Data records:
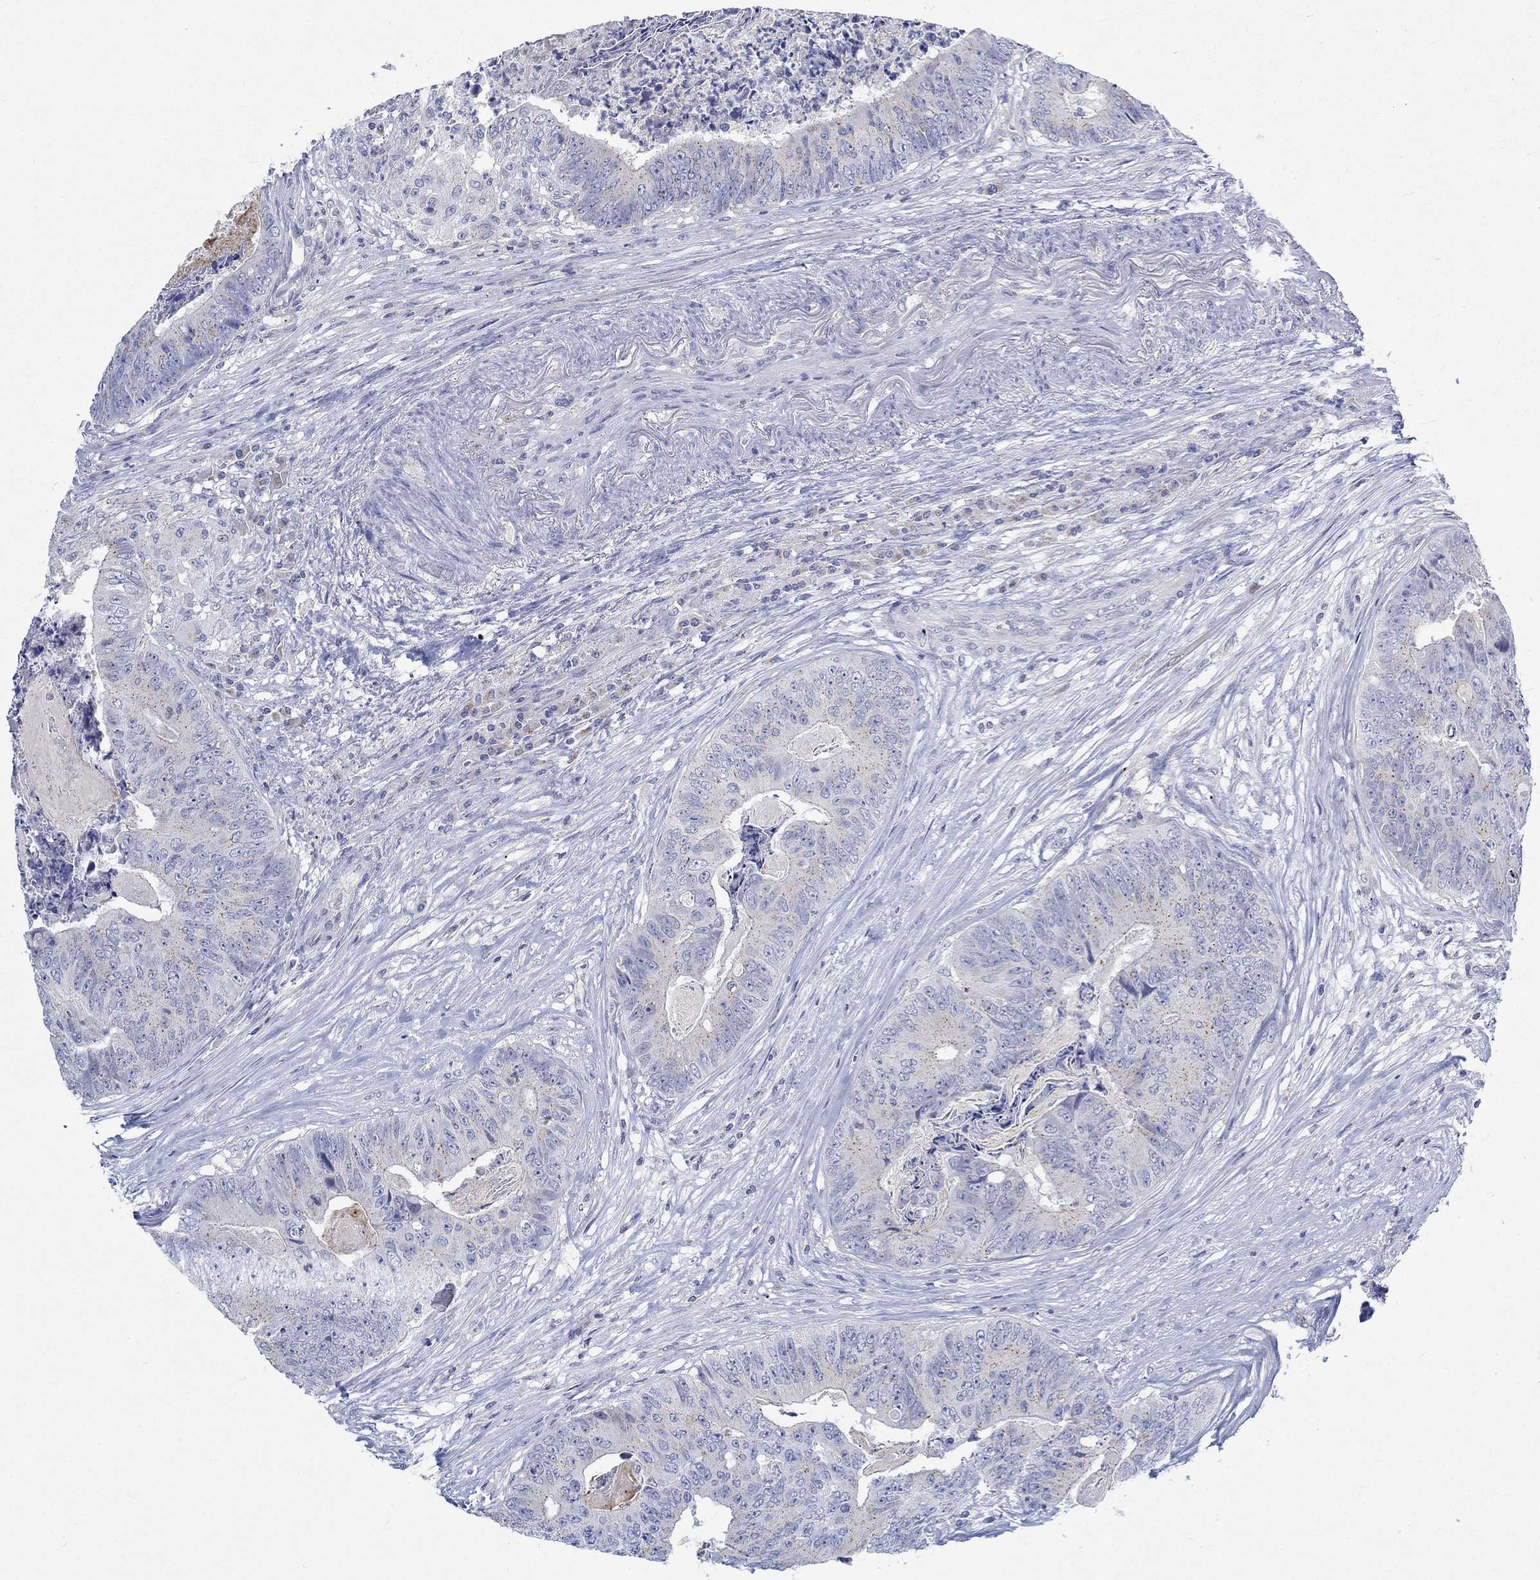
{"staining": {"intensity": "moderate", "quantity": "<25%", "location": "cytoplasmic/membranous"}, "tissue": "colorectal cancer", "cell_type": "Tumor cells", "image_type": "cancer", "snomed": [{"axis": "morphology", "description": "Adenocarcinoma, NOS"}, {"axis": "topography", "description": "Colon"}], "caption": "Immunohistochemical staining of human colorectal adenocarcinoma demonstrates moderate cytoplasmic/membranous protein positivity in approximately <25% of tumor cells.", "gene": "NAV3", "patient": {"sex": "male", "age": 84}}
...
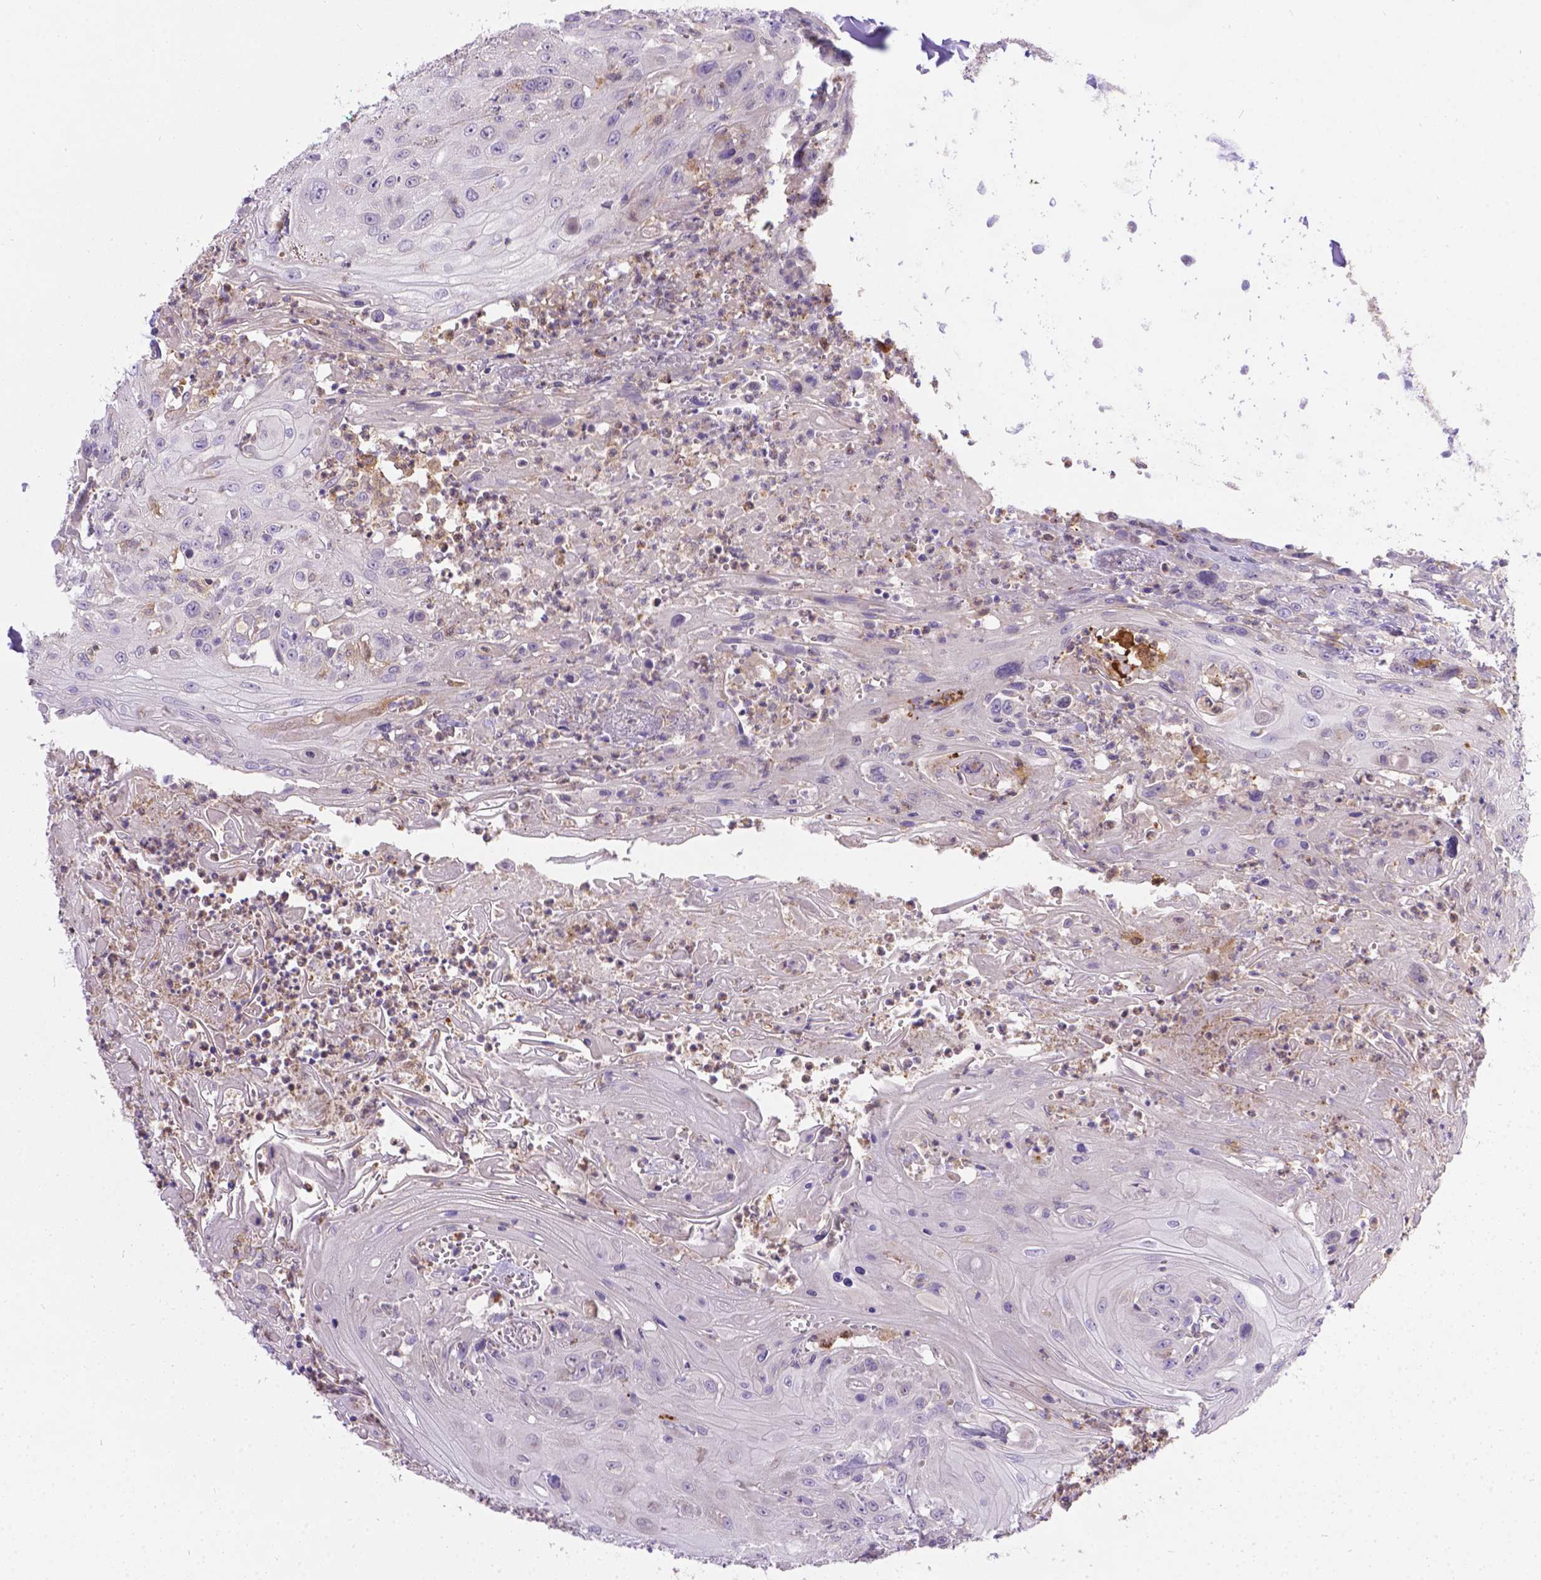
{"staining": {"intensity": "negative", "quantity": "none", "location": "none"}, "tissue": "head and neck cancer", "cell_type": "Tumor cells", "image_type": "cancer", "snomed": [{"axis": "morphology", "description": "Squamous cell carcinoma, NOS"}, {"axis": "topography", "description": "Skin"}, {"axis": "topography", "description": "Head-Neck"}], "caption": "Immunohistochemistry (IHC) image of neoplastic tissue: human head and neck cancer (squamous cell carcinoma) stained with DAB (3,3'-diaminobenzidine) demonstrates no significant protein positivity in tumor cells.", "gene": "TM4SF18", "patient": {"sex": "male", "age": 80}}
* * *
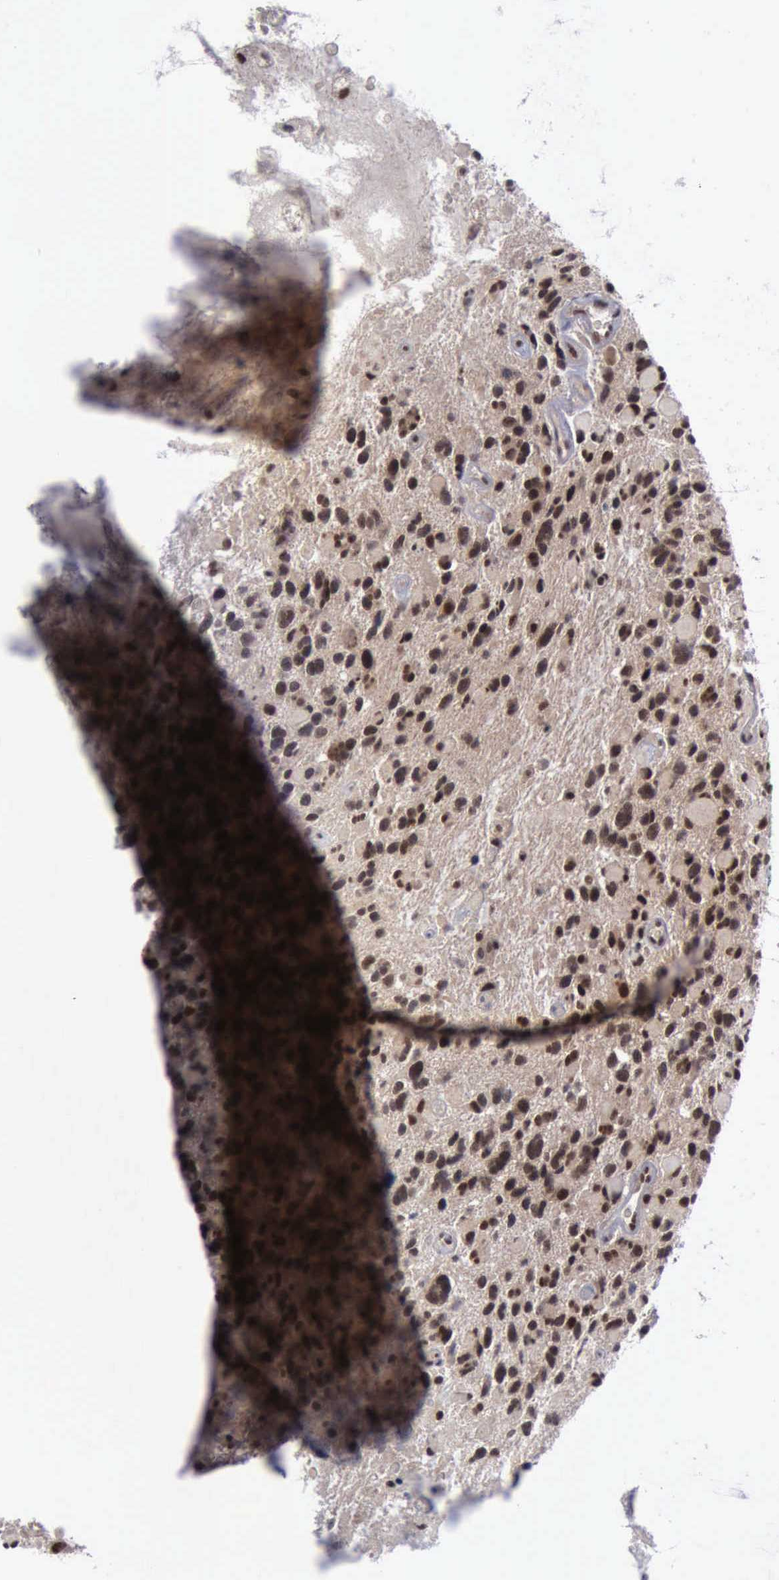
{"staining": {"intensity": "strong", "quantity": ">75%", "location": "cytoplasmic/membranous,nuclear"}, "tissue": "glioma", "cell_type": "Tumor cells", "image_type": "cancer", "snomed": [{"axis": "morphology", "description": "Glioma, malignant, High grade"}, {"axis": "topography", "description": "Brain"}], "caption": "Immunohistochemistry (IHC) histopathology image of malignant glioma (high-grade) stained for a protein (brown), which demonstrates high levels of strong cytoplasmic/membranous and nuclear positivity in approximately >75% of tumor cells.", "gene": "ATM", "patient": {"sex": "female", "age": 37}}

Task brief: From the entries above, copy every line where the word "approximately" shows up.

Written reply:
{"staining": {"intensity": "moderate", "quantity": "<25%", "location": "cytoplasmic/membranous"}, "tissue": "colorectal cancer", "cell_type": "Tumor cells", "image_type": "cancer", "snomed": [{"axis": "morphology", "description": "Adenocarcinoma, NOS"}, {"axis": "topography", "description": "Colon"}], "caption": "Immunohistochemical staining of human colorectal adenocarcinoma demonstrates moderate cytoplasmic/membranous protein positivity in approximately <25% of tumor cells.", "gene": "NAV3", "patient": {"sex": "male", "age": 84}}
{"staining": {"intensity": "strong", "quantity": ">75%", "location": "cytoplasmic/membranous,nuclear"}, "tissue": "glioma", "cell_type": "Tumor cells", "image_type": "cancer", "snomed": [{"axis": "morphology", "description": "Glioma, malignant, High grade"}, {"axis": "topography", "description": "Brain"}], "caption": "Immunohistochemistry (IHC) histopathology image of malignant glioma (high-grade) stained for a protein (brown), which demonstrates high levels of strong cytoplasmic/membranous and nuclear positivity in approximately >75% of tumor cells.", "gene": "ATM", "patient": {"sex": "female", "age": 37}}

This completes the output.